> **Extracted text**:
— BEGIN —

# Tax Relief



## MaidenScotland (Jun 6, 2009)

Ever since the 2009 budget, owners of holiday rental homes in Europe have been granted the same tax breaks that apply to UK based property lets.

This is due to end on the 5th of April 2011. There are several conditions and it is imperative to get professional advice, but the tax breaks can be substantial.

Furnished rental properties
Owners of furnished rental properties, generating a declarable income, are given various tax advantages. Individuals are able to offset any trading losses from these properties against their other income.

If your expenses, for example, including mortgage interest rates, are greater than the income generated by renting the property, this loss can be offset against other UK tax paid income, thereby generating tax refunds. Conversely, this loss can be projected forward and offset against future rental profits, thus avoiding future income tax.

A good chartered accountant will also be able to further enhance these losses by claiming ‘Capital Allowances,’ by undertaking a furnished holiday letting capital allowance survey, this would further maximise the tax benefit.

— END —

Extracted data entries
— BEGIN —

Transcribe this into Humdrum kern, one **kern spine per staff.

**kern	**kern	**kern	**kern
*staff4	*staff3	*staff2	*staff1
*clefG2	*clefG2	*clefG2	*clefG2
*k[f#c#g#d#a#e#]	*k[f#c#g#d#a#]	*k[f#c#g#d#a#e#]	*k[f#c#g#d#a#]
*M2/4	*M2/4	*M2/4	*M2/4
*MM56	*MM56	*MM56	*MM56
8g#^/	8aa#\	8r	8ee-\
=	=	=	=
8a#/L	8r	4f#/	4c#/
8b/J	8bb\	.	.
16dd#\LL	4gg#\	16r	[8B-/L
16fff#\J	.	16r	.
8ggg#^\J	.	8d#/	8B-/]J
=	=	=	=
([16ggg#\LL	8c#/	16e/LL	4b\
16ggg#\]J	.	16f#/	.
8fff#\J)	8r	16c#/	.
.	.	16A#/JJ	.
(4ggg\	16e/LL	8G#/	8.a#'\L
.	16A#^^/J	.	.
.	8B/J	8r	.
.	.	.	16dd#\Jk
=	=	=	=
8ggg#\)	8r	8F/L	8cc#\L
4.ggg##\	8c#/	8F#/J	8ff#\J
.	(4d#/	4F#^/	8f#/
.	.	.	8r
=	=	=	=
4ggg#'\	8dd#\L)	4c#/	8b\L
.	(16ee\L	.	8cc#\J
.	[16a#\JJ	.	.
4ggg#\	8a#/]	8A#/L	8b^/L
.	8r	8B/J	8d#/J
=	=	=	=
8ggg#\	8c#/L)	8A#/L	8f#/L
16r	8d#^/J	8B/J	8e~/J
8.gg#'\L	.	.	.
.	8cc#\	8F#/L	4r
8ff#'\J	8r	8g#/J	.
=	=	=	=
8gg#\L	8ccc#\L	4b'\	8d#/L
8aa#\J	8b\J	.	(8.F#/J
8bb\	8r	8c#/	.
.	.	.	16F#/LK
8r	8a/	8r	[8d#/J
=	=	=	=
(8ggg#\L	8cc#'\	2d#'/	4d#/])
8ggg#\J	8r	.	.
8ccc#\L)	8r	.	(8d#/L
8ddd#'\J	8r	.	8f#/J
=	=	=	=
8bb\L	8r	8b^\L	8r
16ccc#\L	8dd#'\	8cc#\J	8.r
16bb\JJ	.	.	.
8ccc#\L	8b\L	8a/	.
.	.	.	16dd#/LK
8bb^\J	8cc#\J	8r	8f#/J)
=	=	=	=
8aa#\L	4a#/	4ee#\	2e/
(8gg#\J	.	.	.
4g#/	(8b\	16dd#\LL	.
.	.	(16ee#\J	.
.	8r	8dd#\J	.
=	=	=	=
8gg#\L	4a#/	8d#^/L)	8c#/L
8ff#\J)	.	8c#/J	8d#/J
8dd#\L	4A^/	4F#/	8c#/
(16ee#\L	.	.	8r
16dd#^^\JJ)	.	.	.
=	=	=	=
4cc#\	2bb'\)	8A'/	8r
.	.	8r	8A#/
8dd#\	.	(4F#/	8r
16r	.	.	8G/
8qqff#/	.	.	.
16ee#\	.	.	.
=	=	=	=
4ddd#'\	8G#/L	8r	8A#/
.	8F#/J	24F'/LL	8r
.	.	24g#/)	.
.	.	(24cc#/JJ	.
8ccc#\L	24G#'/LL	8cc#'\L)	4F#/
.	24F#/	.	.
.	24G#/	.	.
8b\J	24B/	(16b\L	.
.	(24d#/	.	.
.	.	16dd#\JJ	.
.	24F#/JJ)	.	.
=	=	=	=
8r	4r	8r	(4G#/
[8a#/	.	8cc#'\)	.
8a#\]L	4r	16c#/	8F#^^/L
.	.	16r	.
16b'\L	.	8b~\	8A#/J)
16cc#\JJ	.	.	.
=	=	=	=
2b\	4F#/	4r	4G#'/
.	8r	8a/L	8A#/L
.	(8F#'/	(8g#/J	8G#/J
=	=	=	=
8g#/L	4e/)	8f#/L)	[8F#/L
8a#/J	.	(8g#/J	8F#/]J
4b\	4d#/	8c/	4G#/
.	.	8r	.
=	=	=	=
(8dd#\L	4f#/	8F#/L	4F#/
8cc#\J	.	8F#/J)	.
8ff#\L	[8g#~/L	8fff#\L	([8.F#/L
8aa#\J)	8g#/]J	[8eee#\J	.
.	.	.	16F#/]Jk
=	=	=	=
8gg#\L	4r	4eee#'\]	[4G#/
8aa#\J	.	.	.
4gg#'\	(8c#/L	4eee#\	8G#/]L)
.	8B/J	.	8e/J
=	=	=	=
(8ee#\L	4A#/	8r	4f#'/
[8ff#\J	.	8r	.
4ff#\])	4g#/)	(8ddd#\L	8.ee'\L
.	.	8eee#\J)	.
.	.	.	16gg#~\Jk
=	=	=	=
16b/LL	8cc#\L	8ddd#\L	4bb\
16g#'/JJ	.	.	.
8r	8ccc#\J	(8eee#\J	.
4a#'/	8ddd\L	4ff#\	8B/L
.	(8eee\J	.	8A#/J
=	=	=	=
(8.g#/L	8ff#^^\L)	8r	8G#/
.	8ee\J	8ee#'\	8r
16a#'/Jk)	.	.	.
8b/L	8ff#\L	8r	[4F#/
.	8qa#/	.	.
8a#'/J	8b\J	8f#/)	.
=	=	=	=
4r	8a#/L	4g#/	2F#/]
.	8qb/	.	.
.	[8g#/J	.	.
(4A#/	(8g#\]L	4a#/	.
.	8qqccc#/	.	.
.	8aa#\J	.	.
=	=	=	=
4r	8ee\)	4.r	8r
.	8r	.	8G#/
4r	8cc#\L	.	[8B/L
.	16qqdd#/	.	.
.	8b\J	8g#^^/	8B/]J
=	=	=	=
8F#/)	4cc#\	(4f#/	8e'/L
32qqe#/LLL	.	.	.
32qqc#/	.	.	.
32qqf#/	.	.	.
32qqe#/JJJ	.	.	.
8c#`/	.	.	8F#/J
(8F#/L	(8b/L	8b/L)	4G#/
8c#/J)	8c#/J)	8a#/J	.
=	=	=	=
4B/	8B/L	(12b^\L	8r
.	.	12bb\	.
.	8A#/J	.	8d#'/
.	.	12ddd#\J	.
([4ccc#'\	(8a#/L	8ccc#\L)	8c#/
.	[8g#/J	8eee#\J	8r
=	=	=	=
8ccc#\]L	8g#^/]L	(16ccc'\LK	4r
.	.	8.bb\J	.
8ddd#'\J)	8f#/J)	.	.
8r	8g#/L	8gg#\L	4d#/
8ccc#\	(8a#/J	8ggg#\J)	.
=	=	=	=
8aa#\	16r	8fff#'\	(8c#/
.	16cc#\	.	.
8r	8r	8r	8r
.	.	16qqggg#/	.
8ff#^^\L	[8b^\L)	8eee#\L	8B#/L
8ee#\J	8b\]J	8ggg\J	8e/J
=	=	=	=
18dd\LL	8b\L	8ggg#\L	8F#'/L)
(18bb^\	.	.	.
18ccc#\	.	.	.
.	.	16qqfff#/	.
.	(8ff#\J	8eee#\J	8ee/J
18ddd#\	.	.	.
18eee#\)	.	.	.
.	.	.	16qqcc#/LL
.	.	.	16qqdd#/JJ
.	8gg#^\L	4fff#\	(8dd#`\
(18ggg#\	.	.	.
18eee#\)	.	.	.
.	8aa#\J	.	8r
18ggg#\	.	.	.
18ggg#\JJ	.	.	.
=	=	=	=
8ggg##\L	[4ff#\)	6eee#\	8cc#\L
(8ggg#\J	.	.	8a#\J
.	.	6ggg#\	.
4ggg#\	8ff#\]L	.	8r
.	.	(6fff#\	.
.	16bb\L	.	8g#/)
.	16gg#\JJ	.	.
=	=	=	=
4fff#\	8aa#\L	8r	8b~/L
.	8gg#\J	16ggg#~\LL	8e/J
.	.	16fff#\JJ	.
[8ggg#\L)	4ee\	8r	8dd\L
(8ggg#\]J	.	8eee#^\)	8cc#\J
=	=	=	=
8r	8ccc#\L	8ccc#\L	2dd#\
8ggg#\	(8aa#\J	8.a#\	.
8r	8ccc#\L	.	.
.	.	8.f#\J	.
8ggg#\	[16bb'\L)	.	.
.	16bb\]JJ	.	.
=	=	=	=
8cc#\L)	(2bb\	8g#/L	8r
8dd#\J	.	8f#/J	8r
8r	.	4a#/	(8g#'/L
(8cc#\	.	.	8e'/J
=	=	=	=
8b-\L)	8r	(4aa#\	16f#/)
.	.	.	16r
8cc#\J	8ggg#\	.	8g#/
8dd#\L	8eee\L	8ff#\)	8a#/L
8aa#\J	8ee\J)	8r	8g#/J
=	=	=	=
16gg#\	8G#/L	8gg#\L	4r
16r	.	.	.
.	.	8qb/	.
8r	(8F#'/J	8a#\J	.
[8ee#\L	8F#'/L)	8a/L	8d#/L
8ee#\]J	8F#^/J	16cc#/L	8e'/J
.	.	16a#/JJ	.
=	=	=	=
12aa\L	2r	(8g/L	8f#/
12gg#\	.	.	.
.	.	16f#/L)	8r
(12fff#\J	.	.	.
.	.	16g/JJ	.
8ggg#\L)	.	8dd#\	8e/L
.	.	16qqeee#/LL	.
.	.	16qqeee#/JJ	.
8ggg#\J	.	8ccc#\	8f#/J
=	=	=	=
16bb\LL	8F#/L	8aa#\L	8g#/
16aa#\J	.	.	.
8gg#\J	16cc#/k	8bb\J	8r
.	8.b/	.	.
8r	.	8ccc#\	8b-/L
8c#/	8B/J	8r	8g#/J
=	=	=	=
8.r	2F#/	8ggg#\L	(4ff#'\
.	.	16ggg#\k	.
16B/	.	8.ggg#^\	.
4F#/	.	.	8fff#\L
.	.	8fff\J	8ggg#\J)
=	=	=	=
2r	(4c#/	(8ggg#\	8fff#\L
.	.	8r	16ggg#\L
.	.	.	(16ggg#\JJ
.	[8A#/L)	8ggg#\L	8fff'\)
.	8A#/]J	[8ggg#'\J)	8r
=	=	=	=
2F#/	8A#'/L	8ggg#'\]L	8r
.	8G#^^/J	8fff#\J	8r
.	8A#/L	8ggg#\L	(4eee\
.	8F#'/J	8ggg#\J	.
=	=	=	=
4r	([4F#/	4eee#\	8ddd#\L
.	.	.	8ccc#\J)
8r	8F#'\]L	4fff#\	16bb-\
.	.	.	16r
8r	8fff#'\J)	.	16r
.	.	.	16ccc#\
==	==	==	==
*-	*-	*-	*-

— END —

> **Set of tasks**:
A. Display each line of the records that contains the string "kern", treating uppercase and lowercase letters as distinct.
B. Extend the forum post on tax breaks for holiday rental homes, picking up after its final sentence.

> **Results**:
A.
Transcribe this into Humdrum kern, one **kern spine per staff.
**kern	**kern	**kern	**kern

B.
Amongst the conditions are;

You need to be a UK taxpayer receiving an income – whether throughout employment or pension.
To be an owner of a furnished property (in the EEC) which is available to let for a minimum of twenty weeks a year.
The property needs to have been rented for at least ten weeks in the last year.
You also need to be able to confirm that the property has not been let continually to the same person for more than thirty-one days.
One important point is the tax relief is applied retrospectively – meaning that you can claim the tax relief on properties (even if they have since been sold) going as far back as 2007. Interest is even payable on the tax refund.


I had this sent to me through today and thought I would pass it on...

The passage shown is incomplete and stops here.